Tuesday, 12 November 2019

Event commemorates obliteration of Volhynian Czechs' village

23 July 2018

Zatec, North Bohemia, July 22 (CTK) - Volhynian Czechs and their offspring and guests met in Zatec on Sunday to commemorate the obliteration of Cesky Malin, a village of ethnic Czechs in Volhynia, an area in northwest Ukraine, by the Nazis 75 years ago.

In the raid, the Nazis brutally murdered most of the village's inhabitants.

The commemorative event on Sunday started with laying of wreaths at the memorial to the Cesky Malin victims.

Speeches followed, in which the participants stressed the need not only to remember wartime events but also teach in schools about them.

"My cousin in Cesky Malin and his wife and a small child perished [in the Nazi raid]. The cousin was shot dead and his wife, together with their small girl, climbed a tree in belief that this may save their lives, but still they were killed," an 89-year-old woman, which arrived from her home town elsewhere in north Bohemia, told CTK during the ceremony.

In Ukraine, people commemorated the Cesky Malin tragedy on July 13, the date when the Nazi raid started 75 years ago, claiming 569 brutally killed victims.

"I remember the events very well.

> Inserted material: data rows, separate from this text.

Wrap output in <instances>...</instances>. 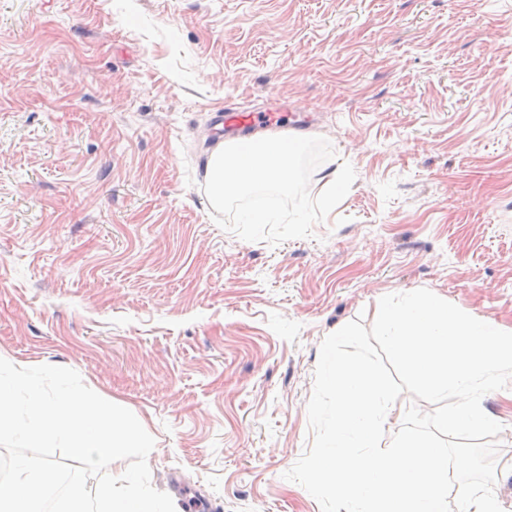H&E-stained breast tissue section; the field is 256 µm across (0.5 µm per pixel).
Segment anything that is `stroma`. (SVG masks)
Masks as SVG:
<instances>
[{"mask_svg": "<svg viewBox=\"0 0 512 512\" xmlns=\"http://www.w3.org/2000/svg\"><path fill=\"white\" fill-rule=\"evenodd\" d=\"M233 103L330 141L311 195L354 167L312 237L213 221ZM419 288L512 331V0H0V357L141 416L176 512H321L284 477L320 345Z\"/></svg>", "mask_w": 512, "mask_h": 512, "instance_id": "stroma-1", "label": "stroma"}]
</instances>
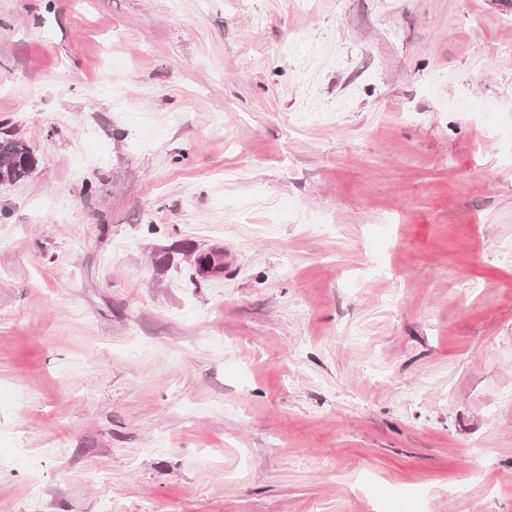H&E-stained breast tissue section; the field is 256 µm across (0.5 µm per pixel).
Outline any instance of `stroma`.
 <instances>
[{"mask_svg": "<svg viewBox=\"0 0 512 512\" xmlns=\"http://www.w3.org/2000/svg\"><path fill=\"white\" fill-rule=\"evenodd\" d=\"M511 45L512 0H0V512H512ZM2 161L10 162L5 175L12 182L29 177L36 167V158L29 146L8 134L0 137V163Z\"/></svg>", "mask_w": 512, "mask_h": 512, "instance_id": "stroma-1", "label": "stroma"}]
</instances>
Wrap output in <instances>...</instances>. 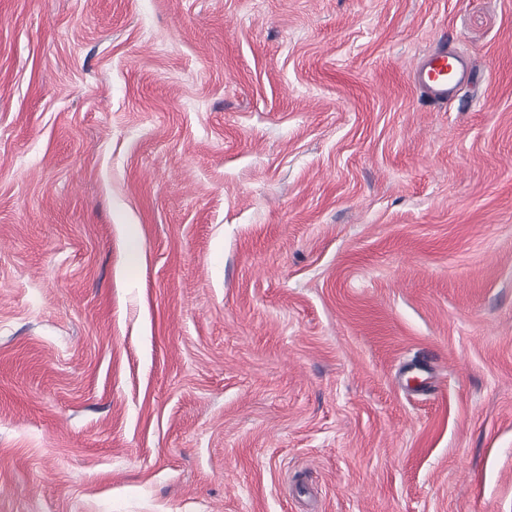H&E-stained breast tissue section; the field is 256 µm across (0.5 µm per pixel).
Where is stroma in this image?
I'll use <instances>...</instances> for the list:
<instances>
[{
    "mask_svg": "<svg viewBox=\"0 0 512 512\" xmlns=\"http://www.w3.org/2000/svg\"><path fill=\"white\" fill-rule=\"evenodd\" d=\"M0 512H512V0H0ZM469 68L466 59L460 55L442 50L429 54L413 72L414 83L431 99L446 101L465 82Z\"/></svg>",
    "mask_w": 512,
    "mask_h": 512,
    "instance_id": "35a3bbf8",
    "label": "stroma"
}]
</instances>
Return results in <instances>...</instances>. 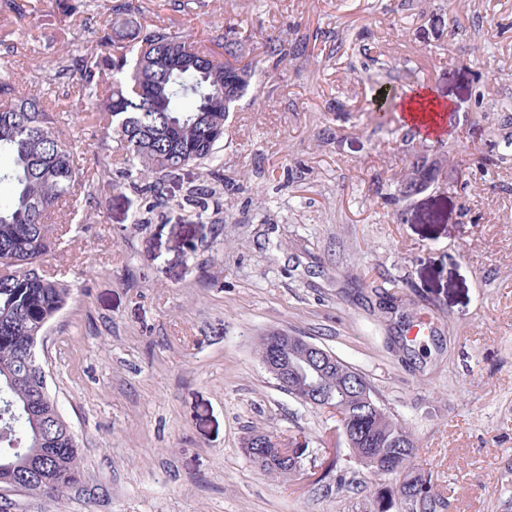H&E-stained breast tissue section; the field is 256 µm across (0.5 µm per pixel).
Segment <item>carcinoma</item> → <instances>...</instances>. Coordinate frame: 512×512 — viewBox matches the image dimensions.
<instances>
[{
  "mask_svg": "<svg viewBox=\"0 0 512 512\" xmlns=\"http://www.w3.org/2000/svg\"><path fill=\"white\" fill-rule=\"evenodd\" d=\"M244 37L224 40V60L192 42L179 41L163 21L138 24L127 45L102 31L112 47L103 57L82 56L77 68L60 57L53 80L78 77V93L96 101L98 119L112 129L136 175L166 171L216 159L224 122L248 94L258 63L242 62ZM302 42L284 45L270 38L264 58L273 68L305 52ZM80 145L62 138L57 113L45 94L21 95L0 84V468L25 472L39 459L51 476V500L84 479L81 448L53 397L43 399L29 357L30 340L67 305L70 286L44 274L45 258L63 238L48 223L51 214L74 200L89 180L106 177L103 168L88 175L77 163ZM321 390L350 432L348 447L379 478L398 473L417 448L406 429L382 406L371 383L355 368L337 362L325 373ZM263 445L242 447L261 471L283 478L301 472L303 461L277 460L274 437L254 431ZM400 494L410 512L433 507V486L425 475L406 474Z\"/></svg>",
  "mask_w": 512,
  "mask_h": 512,
  "instance_id": "carcinoma-1",
  "label": "carcinoma"
}]
</instances>
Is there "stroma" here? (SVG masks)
<instances>
[{"instance_id": "stroma-1", "label": "stroma", "mask_w": 512, "mask_h": 512, "mask_svg": "<svg viewBox=\"0 0 512 512\" xmlns=\"http://www.w3.org/2000/svg\"><path fill=\"white\" fill-rule=\"evenodd\" d=\"M67 2L0 0V80L27 92L62 53L99 51ZM141 3L209 46L240 25L258 72L218 161L134 182L92 101L49 93L80 165H112L93 206L51 217L67 233L45 269L73 291L37 347L85 479L52 501L6 493L9 512H378L401 476L371 474L334 414L278 387L257 354L275 329L366 376L435 512H512V0ZM270 36L308 50L268 67ZM382 86L447 103L444 134L377 111ZM253 429L305 449L307 474L260 472Z\"/></svg>"}]
</instances>
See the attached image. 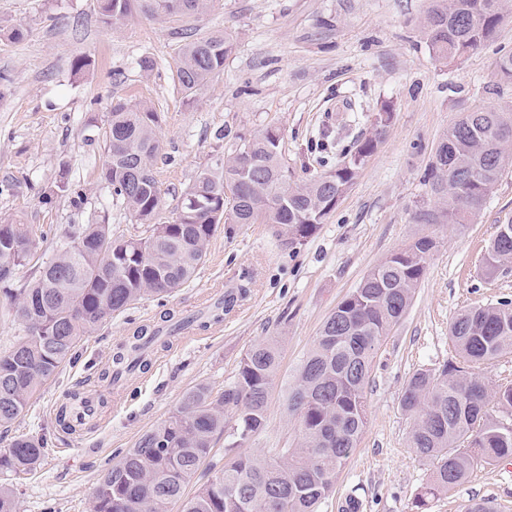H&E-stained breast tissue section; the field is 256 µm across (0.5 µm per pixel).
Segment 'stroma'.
<instances>
[{
  "label": "stroma",
  "instance_id": "obj_1",
  "mask_svg": "<svg viewBox=\"0 0 512 512\" xmlns=\"http://www.w3.org/2000/svg\"><path fill=\"white\" fill-rule=\"evenodd\" d=\"M428 0H213L190 20L196 33L226 28L235 48L224 72L192 98L174 80L184 44L172 24L140 15L101 22L97 0H0V219L30 225L34 242L15 287L31 281L74 224H108L117 236L143 227L112 197L102 178V131L117 101L154 107L161 149L153 171L161 206L157 220L174 223L177 205L204 168L222 158L225 134L278 128L288 168L307 180L336 167L343 151L372 131L381 104L393 118L376 153L351 190L303 245L291 249L267 224L217 232L194 279L163 298L114 314L80 344L77 362L61 368L36 394L0 448L19 435H49L52 451L17 483L21 512H90L93 490L110 461L165 420L182 393L205 384L223 390L244 352L283 337L282 362L266 426L247 452L273 455L291 446L294 422L286 394L323 321L385 257L423 233L412 213L427 196L425 168L449 127L465 112L512 105V81L497 62L512 53V18L494 38L460 61L443 64L429 52L419 22ZM24 32L14 40L13 30ZM155 66L143 71L141 57ZM87 60L74 71L75 60ZM512 222V171L489 194L472 224H441L438 244L411 306L377 354L368 385V423L339 472L321 512L357 498L359 512H467L492 500L512 512V471L478 462L467 480L414 502L430 465L408 446L411 420L400 400L408 378L454 359L448 326L463 309L512 299V269L486 275L481 264L498 225ZM247 281L222 321L209 308ZM200 320L158 346L146 371L118 385L101 381L115 345L165 313ZM103 395L107 422L67 435L53 411L70 389Z\"/></svg>",
  "mask_w": 512,
  "mask_h": 512
}]
</instances>
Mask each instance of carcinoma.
Returning a JSON list of instances; mask_svg holds the SVG:
<instances>
[{
	"instance_id": "obj_1",
	"label": "carcinoma",
	"mask_w": 512,
	"mask_h": 512,
	"mask_svg": "<svg viewBox=\"0 0 512 512\" xmlns=\"http://www.w3.org/2000/svg\"><path fill=\"white\" fill-rule=\"evenodd\" d=\"M212 0H100L104 22L133 14L180 24L208 11ZM504 18L502 0H430L421 32L437 61H459L493 39ZM175 82L185 97L224 73L233 34L217 29L196 37L182 30ZM392 117L382 107L372 132L341 164L303 182L291 180L280 133L266 128L230 145L201 170L184 193L173 224L157 223L160 194L153 172L159 152L158 112L148 105H112V143H104L103 171L112 195L144 233L116 237L108 224L71 227L39 267V275L12 287L16 269L31 254L25 224H0V294L15 303L24 334L0 352V428H10L30 400L75 359L78 345L102 323L148 296L164 297L192 280L219 225L269 224L283 245L310 238L350 190L376 152ZM512 167V106L466 112L448 129L425 173L429 201L413 223L467 224ZM231 214L225 217L226 192ZM437 247L430 233L375 265L327 317L288 389L295 438L273 458L237 449L265 427L280 364L276 339L252 345L233 381L218 394L199 384L183 392L173 413L139 437L105 469L94 488L92 512H318L334 492L367 424V386L382 341L400 323ZM512 266V223L498 225L484 253V271ZM448 337L459 362L419 370L407 381L401 407L412 418L409 447L432 467L425 496L447 492L466 479L474 461L512 459V426L496 409L512 407V382L491 385L484 370L512 355V301L473 306L450 323ZM159 339L142 325L117 344L112 370L118 380L148 368L145 355ZM57 425L74 432L70 417L86 397L65 394ZM224 436V464L189 498L186 486ZM50 447L47 438L18 436L0 448V472L16 480L35 470ZM0 512H20L15 484L0 482Z\"/></svg>"
}]
</instances>
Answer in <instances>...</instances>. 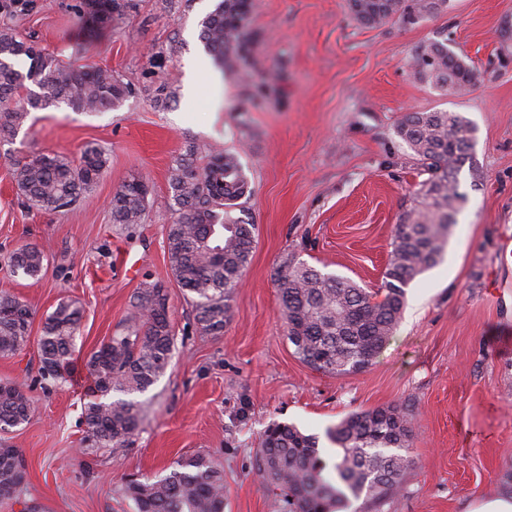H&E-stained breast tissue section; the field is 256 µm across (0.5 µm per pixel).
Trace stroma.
Returning <instances> with one entry per match:
<instances>
[{
  "mask_svg": "<svg viewBox=\"0 0 512 512\" xmlns=\"http://www.w3.org/2000/svg\"><path fill=\"white\" fill-rule=\"evenodd\" d=\"M6 2L0 25L37 37L75 70L106 68L134 88L109 111L30 113L17 136L0 140V291L32 311L27 347L0 357V381L26 379L35 409L4 436L28 472L12 512L26 501L45 512H133L121 493L126 478L165 475L196 452L224 469V512H270L272 494L251 471L269 424L321 435L349 413L395 404L415 411L414 464L402 493L378 512H465L496 497L512 469V0H449L437 18L373 27L353 18L348 0H252V81L266 85L259 108L230 68L185 89L214 0H133L122 20L96 32L83 26L77 0ZM437 37L481 75L464 95H441L412 74L413 47ZM161 85L174 95L164 109L153 102ZM435 110L459 113L473 129L458 176L466 199L444 256L410 284L397 330L369 369L314 370L288 342L275 274L296 253L322 272L380 287L400 216L427 177L397 127L406 113ZM88 145L110 158L88 197L53 212L23 206L18 164L39 152L76 158ZM191 145L202 166L237 152L253 188L252 257L218 335L197 327L166 249L169 168ZM135 174L151 189L142 223L126 231L107 203ZM25 244L47 254L39 277L9 267ZM146 283L168 294L173 361L138 396L133 446L85 456L86 358L120 328ZM64 300L81 309L80 331L66 382L47 386L38 340Z\"/></svg>",
  "mask_w": 512,
  "mask_h": 512,
  "instance_id": "1",
  "label": "stroma"
}]
</instances>
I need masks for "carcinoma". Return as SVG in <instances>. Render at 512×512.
Listing matches in <instances>:
<instances>
[{"label": "carcinoma", "instance_id": "cac0c4a2", "mask_svg": "<svg viewBox=\"0 0 512 512\" xmlns=\"http://www.w3.org/2000/svg\"><path fill=\"white\" fill-rule=\"evenodd\" d=\"M127 0H79L84 23L102 29L121 19ZM349 8L364 26L397 18L414 24L448 9V0H353ZM251 0H219L200 22V39L220 69L234 64L244 80L253 69L248 31ZM21 61L26 73L14 68ZM410 67L418 78L446 96L464 94L478 75L465 58L448 48V39L416 45ZM38 87L26 88L25 81ZM132 88L99 68L78 75L46 52L32 37L0 27V138L15 136L29 113L57 103L74 112L117 107ZM397 132L421 161L428 178L416 191L414 206L396 225L389 262L380 288L368 292L357 283L321 272L290 256L276 272L281 311L294 354L311 368L341 376L372 365L395 332L405 304L406 288L436 266L448 245L465 196L457 174L469 160L471 128L454 112H409ZM191 145L170 168L172 220L167 254L172 273L191 294L194 319L206 333L224 331L231 301L250 263L256 225L243 218L250 199L249 179L230 152L197 166ZM109 160L100 149L86 147L78 160L37 153L15 173L18 189L30 209L58 211L85 198L105 172ZM149 181L139 175L119 185L109 200L112 222L130 230L141 223ZM46 254L36 245L13 251L9 265L16 274L36 278ZM382 295L379 301L374 300ZM82 315L73 302L62 301L48 315L38 342L41 380L65 379ZM31 311L18 297L0 293V357L27 347ZM175 333L169 320L165 289H140L123 328L92 352L86 369L94 399L84 404L87 440L111 454L128 451L141 422L140 403L130 395L143 392L171 365ZM23 380L0 382V433L28 422L33 415ZM337 448L334 475H326L319 437L293 425L273 423L256 450L252 473L274 491L272 512H338L349 497L365 495L376 508L396 497L414 464L413 415L399 405L350 413L325 431ZM26 482L23 456L17 448H0V506L19 501ZM122 495L133 512H224V470L206 453L174 462L165 476L130 478Z\"/></svg>", "mask_w": 512, "mask_h": 512}]
</instances>
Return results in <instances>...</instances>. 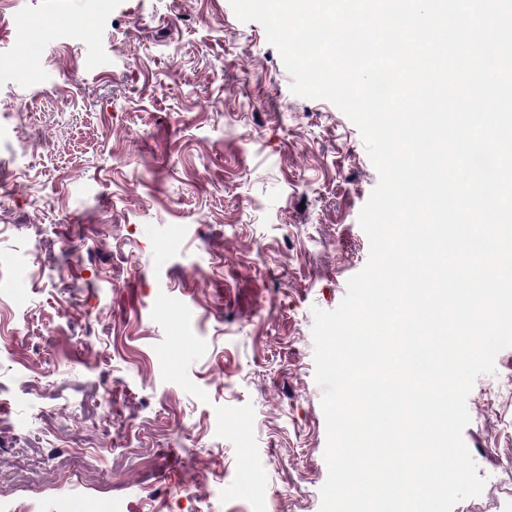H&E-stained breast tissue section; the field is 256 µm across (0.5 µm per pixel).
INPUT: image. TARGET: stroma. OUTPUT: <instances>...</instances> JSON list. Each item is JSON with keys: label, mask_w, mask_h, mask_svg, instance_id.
I'll use <instances>...</instances> for the list:
<instances>
[{"label": "stroma", "mask_w": 512, "mask_h": 512, "mask_svg": "<svg viewBox=\"0 0 512 512\" xmlns=\"http://www.w3.org/2000/svg\"><path fill=\"white\" fill-rule=\"evenodd\" d=\"M1 58L0 485L33 448V512H319L312 310L368 259L359 130L229 0H0ZM495 368L453 512H512Z\"/></svg>", "instance_id": "35a3bbf8"}]
</instances>
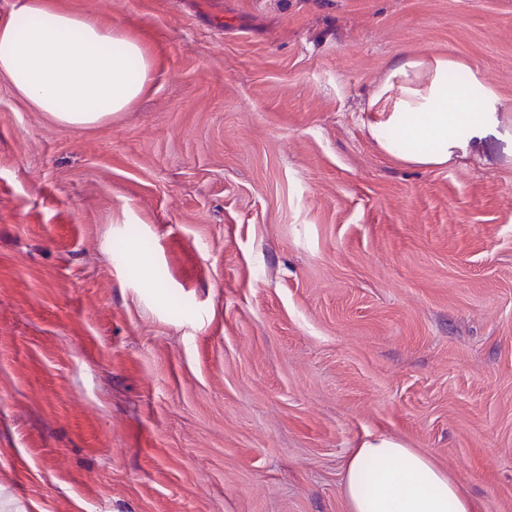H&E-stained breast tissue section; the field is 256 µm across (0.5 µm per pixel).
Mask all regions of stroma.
I'll use <instances>...</instances> for the list:
<instances>
[{"label":"stroma","mask_w":512,"mask_h":512,"mask_svg":"<svg viewBox=\"0 0 512 512\" xmlns=\"http://www.w3.org/2000/svg\"><path fill=\"white\" fill-rule=\"evenodd\" d=\"M51 2L155 71L85 128L0 78V496L348 512L385 437L512 512V0ZM400 55L478 66L501 139L389 158Z\"/></svg>","instance_id":"stroma-1"}]
</instances>
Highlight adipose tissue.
Returning <instances> with one entry per match:
<instances>
[{"label": "adipose tissue", "mask_w": 512, "mask_h": 512, "mask_svg": "<svg viewBox=\"0 0 512 512\" xmlns=\"http://www.w3.org/2000/svg\"><path fill=\"white\" fill-rule=\"evenodd\" d=\"M152 69L141 45L97 18L50 0H16L0 17V77L56 122L89 127L125 111ZM461 71L463 82L450 81ZM389 156L432 167L483 151L498 135L500 100L477 68L433 55L392 59L366 107ZM349 512H474L455 481L426 454L384 439L344 465Z\"/></svg>", "instance_id": "obj_1"}]
</instances>
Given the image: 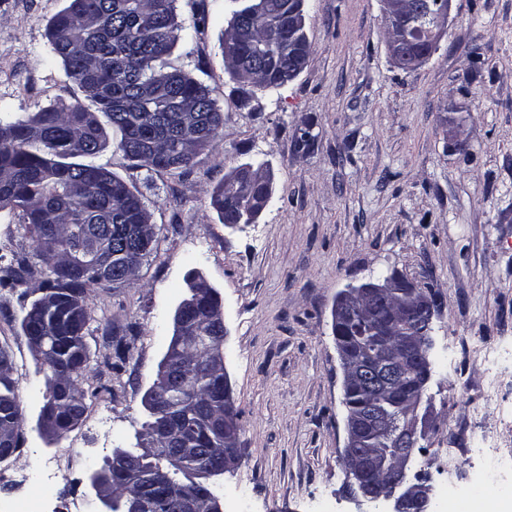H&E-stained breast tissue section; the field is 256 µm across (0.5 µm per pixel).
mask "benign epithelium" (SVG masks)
Wrapping results in <instances>:
<instances>
[{
	"label": "benign epithelium",
	"instance_id": "benign-epithelium-1",
	"mask_svg": "<svg viewBox=\"0 0 512 512\" xmlns=\"http://www.w3.org/2000/svg\"><path fill=\"white\" fill-rule=\"evenodd\" d=\"M452 0H437L435 20L427 34L425 49L414 54L408 51L404 21L419 13L424 5L418 0H381L383 22L391 33L389 52L404 69H412L429 57L445 32ZM310 55L296 44H288V75L297 77L308 65ZM254 166L237 167L231 181V190L242 200L252 196ZM127 237L140 249L147 250L152 243L153 225L133 224ZM187 292L177 305L173 317V335L159 363L151 389L155 400L146 410L159 415L161 395L176 384L185 387L186 369L173 373L175 365L186 360L187 353L195 351L198 360L192 368H212L224 365L223 348L228 336L222 303L210 305L204 314H198L203 304L216 296V289L199 272L186 279ZM388 307L392 319L386 331L387 338L369 340L361 335L345 342H336L343 372V390L366 391L374 402L361 411L349 410L346 415V445L341 463L345 472L344 494L357 503L370 502L382 507V512H427L431 505V487L422 481L413 482L409 470L415 460L420 438L430 425V406L424 394L431 378L429 351L432 346V326L437 310L431 295L418 285L398 274L382 280L367 281L343 290L332 310L335 329L353 326L363 329L373 324L375 310ZM221 332L219 336H204V327ZM395 400V410L384 407L388 398ZM224 435L222 448H181L179 455L206 452L212 457L210 467L197 471L171 512H198L199 490L220 474L233 472L240 463L239 426L229 379H224V418L216 422ZM382 436L394 445L389 453H382L367 445V435ZM158 452L149 439L142 452L112 454V470H128L144 457ZM99 512H153V502L142 490L133 489L121 497L106 491L103 479L95 477L91 483Z\"/></svg>",
	"mask_w": 512,
	"mask_h": 512
}]
</instances>
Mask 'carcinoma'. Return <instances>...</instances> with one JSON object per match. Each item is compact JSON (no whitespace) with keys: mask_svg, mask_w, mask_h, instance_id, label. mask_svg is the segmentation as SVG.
I'll use <instances>...</instances> for the list:
<instances>
[{"mask_svg":"<svg viewBox=\"0 0 512 512\" xmlns=\"http://www.w3.org/2000/svg\"><path fill=\"white\" fill-rule=\"evenodd\" d=\"M177 0H69L51 20V49L65 73L75 79L83 98L95 107L77 103L54 104L0 123V210L22 213L25 229L48 270L42 294L31 305L49 301L44 314L23 316L25 337H45L46 348L57 356L60 374L69 384L66 393H45L43 409L56 411L61 433L71 431L83 418L88 398L83 387L88 377L86 332L91 316L86 307L73 315L72 298L84 299L89 288L115 284L93 271L95 250L111 251L112 267L120 282H130L145 258L152 254L119 243L128 226L142 223L148 210L137 190L92 159L106 146L107 129L118 135V148L139 166L152 170H187L203 136L216 139L224 126V112L209 90L170 62L183 27ZM292 0H249L233 12L229 23H241L253 34L236 43L239 56L252 63L256 86L288 82L278 75L280 50L288 38L308 43L303 27L289 13ZM428 13L416 15L409 26L410 43L418 47L427 38ZM158 143L164 156L142 155L137 144ZM228 183L211 196V205L225 224L245 220L237 201L224 199ZM24 265L0 269V288L26 283ZM221 376L205 370L188 376L187 388H174L164 399L162 417L144 424L152 435L164 426L181 428L183 416L193 411L202 428L223 417L219 394ZM22 430L23 409L17 380L0 374V425ZM169 452L139 464L138 481L150 484L152 494L169 502L180 494L191 473L208 465L196 456L173 464Z\"/></svg>","mask_w":512,"mask_h":512,"instance_id":"carcinoma-1","label":"carcinoma"}]
</instances>
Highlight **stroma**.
<instances>
[{"mask_svg": "<svg viewBox=\"0 0 512 512\" xmlns=\"http://www.w3.org/2000/svg\"><path fill=\"white\" fill-rule=\"evenodd\" d=\"M66 4L0 0V121L79 97L47 35ZM176 6L184 31L171 61L209 88L224 127L185 172L136 166L113 142L98 156L140 192L156 241L135 281L86 295L99 393L59 439L37 427L46 372L20 331L46 268L21 212L0 211V268L29 269L25 291L0 288V348L25 416L19 449L0 462V512L37 493L28 475L59 449L79 457L45 512H66L76 495L92 502L94 467L116 450L138 452L144 395L193 271L218 290L229 330L241 459L210 481L227 510L243 490L250 512H377L343 493L332 309L344 289L393 273L439 302L427 385L434 424L411 477L436 497L452 480L475 486L479 434L512 480V0H452L436 50L411 70L389 53L380 0H305L309 63L265 90L224 68L220 37L235 0ZM242 164L268 170L272 193L257 223L232 229L210 197ZM107 336L129 347L121 370L103 366Z\"/></svg>", "mask_w": 512, "mask_h": 512, "instance_id": "1", "label": "stroma"}]
</instances>
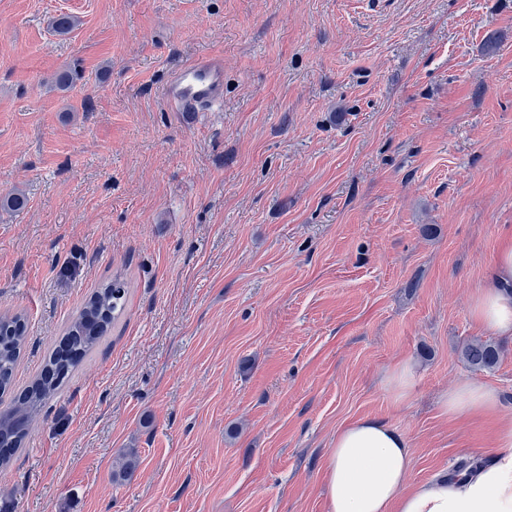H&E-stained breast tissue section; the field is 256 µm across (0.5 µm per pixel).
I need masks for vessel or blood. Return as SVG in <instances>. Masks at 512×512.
Segmentation results:
<instances>
[{
  "label": "vessel or blood",
  "instance_id": "b4317fda",
  "mask_svg": "<svg viewBox=\"0 0 512 512\" xmlns=\"http://www.w3.org/2000/svg\"><path fill=\"white\" fill-rule=\"evenodd\" d=\"M173 111L189 115L213 112L224 104V60L202 55L180 68L164 88Z\"/></svg>",
  "mask_w": 512,
  "mask_h": 512
}]
</instances>
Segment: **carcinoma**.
I'll list each match as a JSON object with an SVG mask.
<instances>
[{"instance_id":"cac0c4a2","label":"carcinoma","mask_w":512,"mask_h":512,"mask_svg":"<svg viewBox=\"0 0 512 512\" xmlns=\"http://www.w3.org/2000/svg\"><path fill=\"white\" fill-rule=\"evenodd\" d=\"M79 21L69 14L50 19L59 35L70 33ZM77 79L70 68L57 71L51 78L54 90L65 91ZM128 288L118 277L104 282L70 320L63 346L53 351L43 370L17 393L6 408H0V467L8 465L22 447L32 424L79 366L102 341L105 330L126 306ZM26 341V321L21 314L0 315V393L13 387L14 373ZM467 365L476 370L491 371L499 363L502 347L492 341L474 340L460 350Z\"/></svg>"}]
</instances>
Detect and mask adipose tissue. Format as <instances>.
<instances>
[{
    "instance_id": "ef3b65f1",
    "label": "adipose tissue",
    "mask_w": 512,
    "mask_h": 512,
    "mask_svg": "<svg viewBox=\"0 0 512 512\" xmlns=\"http://www.w3.org/2000/svg\"><path fill=\"white\" fill-rule=\"evenodd\" d=\"M473 318L500 335H512V239L498 253L472 304ZM498 390L478 381L459 382L440 400L444 415L495 413ZM405 437L372 417L336 432L326 465L330 512H512V420L496 437L494 457L467 476L446 475L409 486Z\"/></svg>"
}]
</instances>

I was nine then. Everyone showed despair and regret at the massive murdering and the destruction of so beautiful a village. All of us were frightened. Our lives were permanently in danger," another witness, Emilie Hasilova, told CTK.

During WW2, Volhynian men joined the Czechoslovak unit of General Ludvik Svoboda on its way, together with the Red Army, across Ukraine westwards and fought with it in the Dukla Pass battle near what is the Slovak-Polish border now. Some used the opportunity to return to their Czech homeland at the time.

"We used the chance of illegal departure [from Ukraine] in 1945. We left with two handbags only," Hasilova said.

Bozena Krejcova returned to then Czechoslovakia within a re-migration project in 1947.

"Our great thanks go to [then Czechoslovak] president Edvard Benes, whom we honour and appreciate. We owe him our return home," she said.

At the close of the meeting on Sunday, the participants met at the local bust of Edvard Benes (1883-1948, president in 1935-1948), whose creation and installation in Zatec was financed by Volhynian Czechs.

About 16,000 Czechs left their homeland, then part of the Austro-Hungarian Empire, for Russia in the 1870s and 1880s, and most often them settled in Volhynia.

In February 1947, Zatec was the final stop of a train bringing some 10,000 Volhynian Czech families within their post-war repatriation.

There still lived 10,000 of Czech compatriots in the Soviet Ukraine in the late 1980s. In the early 1990s, Czechoslovakia invited them to return to Bohemia and Moravia. Almost 2,000 people accepted the offer in 1993 and further ones returned to the Czech Republic later.

Those still staying in Ukraine show interest in repatriation.